▶ [EXERCISE GOAL]:
Find the line that contains "I need the nearer", then repeat it and each line after it to the end of the records, exactly.

== DATA PROVIDED ==

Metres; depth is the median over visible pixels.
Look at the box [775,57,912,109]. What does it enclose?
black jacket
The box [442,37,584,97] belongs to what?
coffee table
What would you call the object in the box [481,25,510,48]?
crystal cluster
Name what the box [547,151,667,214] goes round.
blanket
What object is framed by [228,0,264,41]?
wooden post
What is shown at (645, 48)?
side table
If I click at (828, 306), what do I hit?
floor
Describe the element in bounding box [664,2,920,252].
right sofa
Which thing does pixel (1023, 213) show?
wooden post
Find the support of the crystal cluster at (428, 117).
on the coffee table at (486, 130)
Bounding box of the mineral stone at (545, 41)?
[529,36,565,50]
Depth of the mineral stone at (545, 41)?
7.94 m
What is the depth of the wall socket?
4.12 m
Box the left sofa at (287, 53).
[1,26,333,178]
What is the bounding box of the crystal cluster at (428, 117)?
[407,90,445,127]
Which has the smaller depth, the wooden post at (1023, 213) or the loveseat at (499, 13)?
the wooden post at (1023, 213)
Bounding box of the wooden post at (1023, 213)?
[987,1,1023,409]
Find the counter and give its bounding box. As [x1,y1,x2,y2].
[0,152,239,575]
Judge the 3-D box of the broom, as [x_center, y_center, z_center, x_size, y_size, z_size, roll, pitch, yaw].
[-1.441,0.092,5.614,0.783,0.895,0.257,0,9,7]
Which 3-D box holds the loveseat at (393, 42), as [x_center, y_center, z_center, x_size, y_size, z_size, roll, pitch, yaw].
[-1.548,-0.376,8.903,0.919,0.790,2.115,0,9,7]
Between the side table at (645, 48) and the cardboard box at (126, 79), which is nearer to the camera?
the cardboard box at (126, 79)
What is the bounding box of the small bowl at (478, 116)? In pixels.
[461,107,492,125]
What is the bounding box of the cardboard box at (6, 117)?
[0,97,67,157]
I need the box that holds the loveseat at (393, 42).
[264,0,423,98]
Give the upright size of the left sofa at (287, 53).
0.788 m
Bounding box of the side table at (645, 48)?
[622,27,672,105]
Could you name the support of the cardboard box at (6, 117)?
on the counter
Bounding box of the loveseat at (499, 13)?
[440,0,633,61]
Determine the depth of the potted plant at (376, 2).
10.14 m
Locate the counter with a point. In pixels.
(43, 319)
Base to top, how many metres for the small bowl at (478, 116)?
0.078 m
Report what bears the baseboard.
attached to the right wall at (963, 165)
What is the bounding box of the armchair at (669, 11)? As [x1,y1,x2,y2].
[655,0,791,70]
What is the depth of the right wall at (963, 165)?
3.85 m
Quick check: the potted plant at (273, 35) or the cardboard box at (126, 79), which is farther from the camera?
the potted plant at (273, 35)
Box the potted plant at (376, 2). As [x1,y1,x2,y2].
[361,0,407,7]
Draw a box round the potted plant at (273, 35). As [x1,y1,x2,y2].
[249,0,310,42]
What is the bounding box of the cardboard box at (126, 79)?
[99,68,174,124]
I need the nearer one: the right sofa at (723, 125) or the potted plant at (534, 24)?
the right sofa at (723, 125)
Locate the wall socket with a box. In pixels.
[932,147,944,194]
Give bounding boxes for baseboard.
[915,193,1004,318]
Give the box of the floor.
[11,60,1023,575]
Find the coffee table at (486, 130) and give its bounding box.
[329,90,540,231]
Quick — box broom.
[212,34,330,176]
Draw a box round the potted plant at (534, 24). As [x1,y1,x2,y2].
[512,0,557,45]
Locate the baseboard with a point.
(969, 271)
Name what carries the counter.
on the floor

===

▶ [RESPONSE AREA]:
I need the nearer one: the right sofa at (723, 125) or the potted plant at (534, 24)?
the right sofa at (723, 125)
Locate the wall socket with a box. In pixels.
[932,147,944,194]
Give bounding boxes for baseboard.
[915,193,1004,318]
Give the box of the floor.
[11,60,1023,575]
Find the coffee table at (486, 130) and give its bounding box.
[329,90,540,231]
Quick — box broom.
[212,34,330,176]
Draw a box round the potted plant at (534, 24). As [x1,y1,x2,y2].
[512,0,557,45]
Locate the baseboard with a point.
(969, 271)
Name what carries the counter.
on the floor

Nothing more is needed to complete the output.